== Source extract ==

Syllabus

Course Meeting Times

Lectures: 2 sessions / week, 1.5 hours / session

Course Information

This is a graduate-level introduction to mathematics of information theory. We will cover both classical and modern topics (such as finite blocklength IT and applications to statistical decision theory). Those taking Information Theory for the first time may benefit from reading the standard textbook by T. Cover and J. Thomas (see below).

Course Prerequisites

This course requires knowledge of theorem-proof exposition and probability theory, as taught in 6.042J Mathematics for Computer Science or 6.436J Fundamentals of Probability.

Course Topics

This course will cover the following topics:

  1. Information measures (entropy, divergence, mutual information): Convexity, monotonicity and continuity properties. Extremization, saddle point, capacity as information radius. Variational characterizations: Donsker-Varadhan and Gelfand-Yaglom- Perez. Entropy rates and theorem of Szego.
  2. Lossless data compression: Variable length and fixed length (almost lossless). Linear compression. Slepian-Wolf problem. Ergodic sources: Shannon-McMillan and Birkhoff-Khintchine theorems. Basics of universal data compression. Optimality of Lempel-Ziv.
  3. Binary hypothesis testing: Bounds for finite number of samples. Asymptotics: Stein and Chernoff exponents. Large deviations: Sanov, I-projection, tilting.

===

• [Task set]
A. Reproduce the passage of the information theory syllabus from "This course will" to "Optimality of Lempel-Ziv." verbatim.
B. Answer these questions using the information theory syllabus:
(i) How many lecture sessions are held each week, and how long is each one?
(ii) Whose textbook is suggested for those studying Information Theory for the first time?
(iii) Under lossless data compression, the optimality of which method is listed?
C. Continue the information theory syllabus, beginning right after its final line.

== Entries provided ==

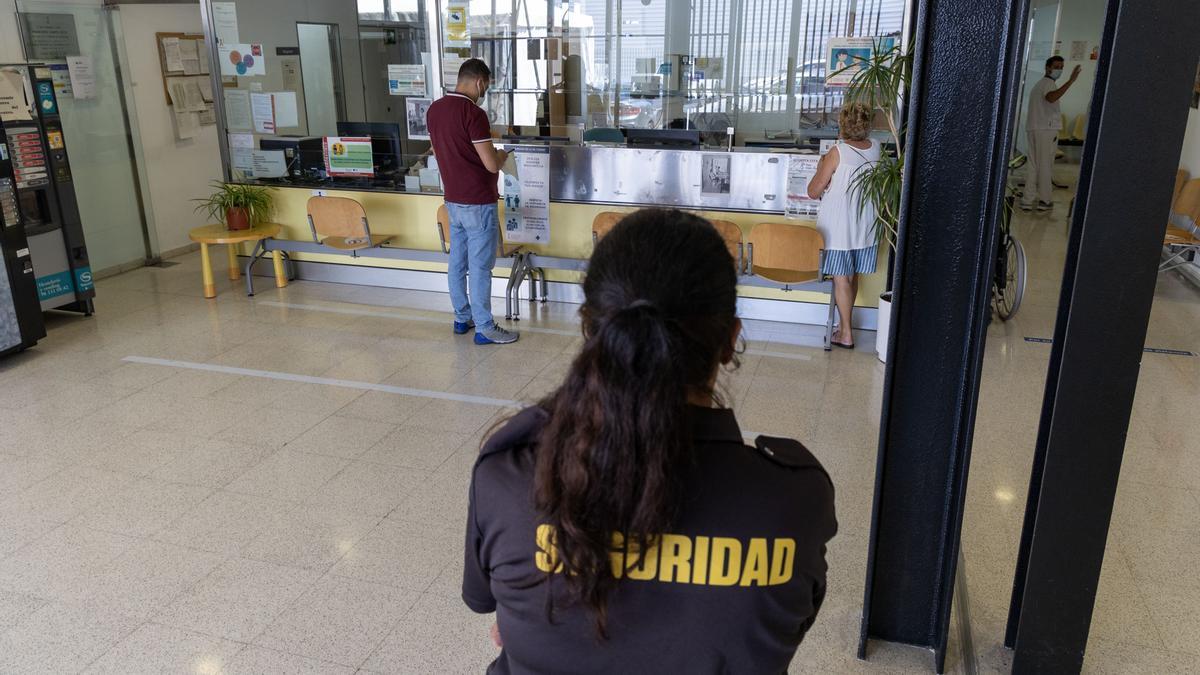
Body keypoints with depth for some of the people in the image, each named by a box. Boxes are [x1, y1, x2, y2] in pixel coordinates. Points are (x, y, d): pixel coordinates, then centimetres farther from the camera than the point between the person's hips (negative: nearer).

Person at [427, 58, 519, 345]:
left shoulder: (434, 110, 6)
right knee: (480, 267, -1)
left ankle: (462, 318, 26)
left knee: (457, 262, 15)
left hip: (453, 199, 8)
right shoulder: (472, 113, -19)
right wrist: (503, 154, 1)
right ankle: (484, 328, 6)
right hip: (478, 202, -8)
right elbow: (492, 165, -20)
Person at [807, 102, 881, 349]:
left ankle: (846, 334, 5)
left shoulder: (837, 152, -17)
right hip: (865, 225, 6)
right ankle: (845, 322, 31)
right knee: (852, 276, 17)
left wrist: (820, 168, 5)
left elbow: (813, 192, -12)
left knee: (841, 278, 1)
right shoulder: (875, 148, 0)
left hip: (838, 226, -6)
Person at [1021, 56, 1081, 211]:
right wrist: (1070, 81, -38)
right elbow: (1051, 98, -33)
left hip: (1033, 128, 9)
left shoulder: (1039, 84, 22)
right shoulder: (1048, 83, -9)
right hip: (1046, 129, -9)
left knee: (1033, 165, 7)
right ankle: (1045, 200, 2)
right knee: (1045, 166, -2)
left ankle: (1028, 200, 2)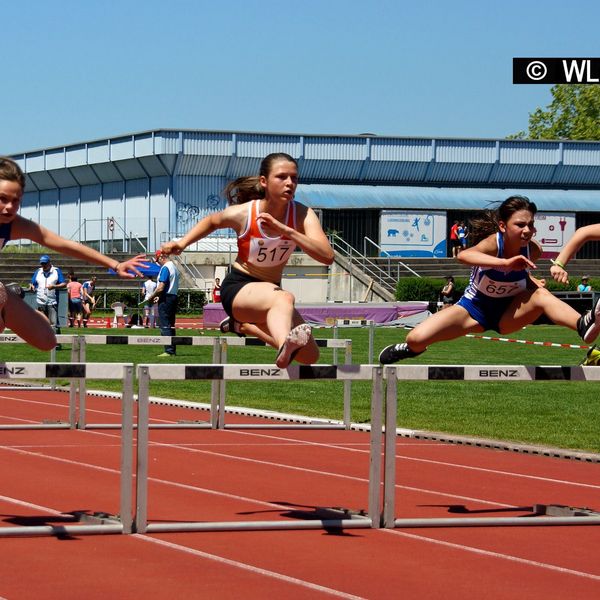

===

• [Outputs by task]
A.
This course will cover the following topics:

  1. Information measures (entropy, divergence, mutual information): Convexity, monotonicity and continuity properties. Extremization, saddle point, capacity as information radius. Variational characterizations: Donsker-Varadhan and Gelfand-Yaglom- Perez. Entropy rates and theorem of Szego.
  2. Lossless data compression: Variable length and fixed length (almost lossless). Linear compression. Slepian-Wolf problem. Ergodic sources: Shannon-McMillan and Birkhoff-Khintchine theorems. Basics of universal data compression. Optimality of Lempel-Ziv.

B.
(i) Two sessions a week, each 1.5 hours long.
(ii) The textbook by T. Cover and J. Thomas.
(iii) Lempel-Ziv.

C.
  4. Channel coding: Achievability and converse bounds. Asymptotics: Capacity, strong converse, error-exponents, channel dispersion. Gaussian channels (parallel, with intersymbol interference, minimal energy-per-bit, continuous time). Coding with feedback: Zero and non-zero error capacities, Schalkwijk-Kailath and variable length codes.
  5. Lossy data compression: Scalar quantization and Panter-Dite approximation. Vector quantization and rate-distortion theorem. Separation principle.
  6. Topics in multi-user IT: Capacity of a multiple-access channel. Gelfand-Pinsker problem. Interference channels.

Course Text

In addition to the lecture notes, students may find the following text to be of use. Some homework problems will be assigned from the text.

Buy at Amazon T. Cover, and J. Thomas. Elements of Information Theory, Second Edition. Wiley-Interscience, 2006. ISBN: 9780471241959.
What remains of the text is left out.